Title: Two new machine learning approaches for text classification
Text document classification is one of the most well studied applications of machine learning. Yet this technology is still limited by practical difficulties and invalid underlying assumptions.
First, many people who want text classifiers do not have the time or resources to annotate a dataset. They often employ a heuristic alternative: they create word lists for each label class, and then perform prediction by selecting the class whose list matches the largest number of words in the text. This heuristic is theoretically unjustified, and mistakenly assigns the same importance to every word in the list. I show that list-based classification can be viewed as a (very!) special case of Naive Bayes. Based on this analysis, it is possible to estimate weights for each word without supervision, using the method-of-moments.

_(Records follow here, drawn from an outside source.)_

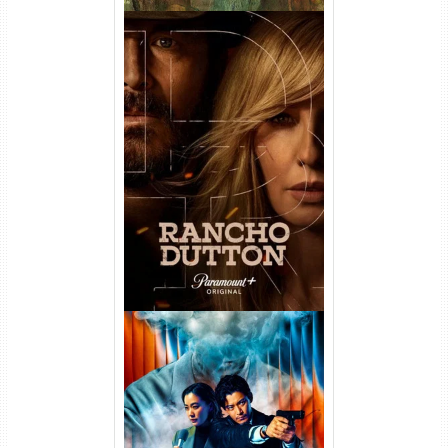
Rancho Dutton 1ª
Temporada Torrent (2026)
WEB-DL 1080p Dual Áudio
Vapor Humano 1ª Temporada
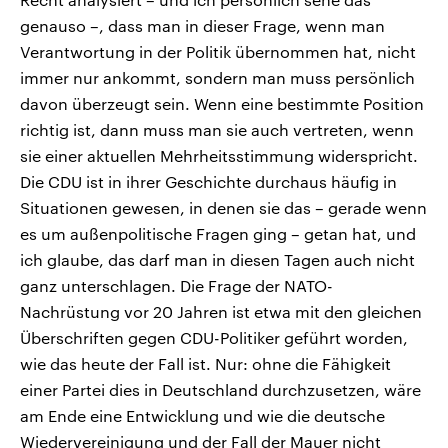
genauso –, dass man in dieser Frage, wenn man
Verantwortung in der Politik übernommen hat, nicht
immer nur ankommt, sondern man muss persönlich
davon überzeugt sein. Wenn eine bestimmte Position
richtig ist, dann muss man sie auch vertreten, wenn
sie einer aktuellen Mehrheitsstimmung widerspricht.
Die CDU ist in ihrer Geschichte durchaus häufig in
Situationen gewesen, in denen sie das – gerade wenn
es um außenpolitische Fragen ging – getan hat, und
ich glaube, das darf man in diesen Tagen auch nicht
ganz unterschlagen. Die Frage der NATO-
Nachrüstung vor 20 Jahren ist etwa mit den gleichen
Überschriften gegen CDU-Politiker geführt worden,
wie das heute der Fall ist. Nur: ohne die Fähigkeit
einer Partei dies in Deutschland durchzusetzen, wäre
am Ende eine Entwicklung und wie die deutsche
Wiedervereinigung und der Fall der Mauer nicht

Second, machine learning approaches to text classification nearly always begin with an IID assumption. Yet words can mean different things to different people, raising the possibility for misunderstandings even in human-human conversation. One potential solution is to relax the IID assumption by personalizing text classifiers to the author. An apparent roadblock is the challenge of obtaining labeled data for each author. I will present a method that sidesteps this requirement by relying on the sociological theory of homophily, which states that people who are socially connected tend to share personal traits. This idea can be formalized by estimating node embeddings for each individual in a social network, and then using these embeddings to drive a social attentional mechanism in a neural ensemble classifier. The resulting system obtains significant improvements on sentiment analysis in Twitter. This project is joint work with Yi Yang.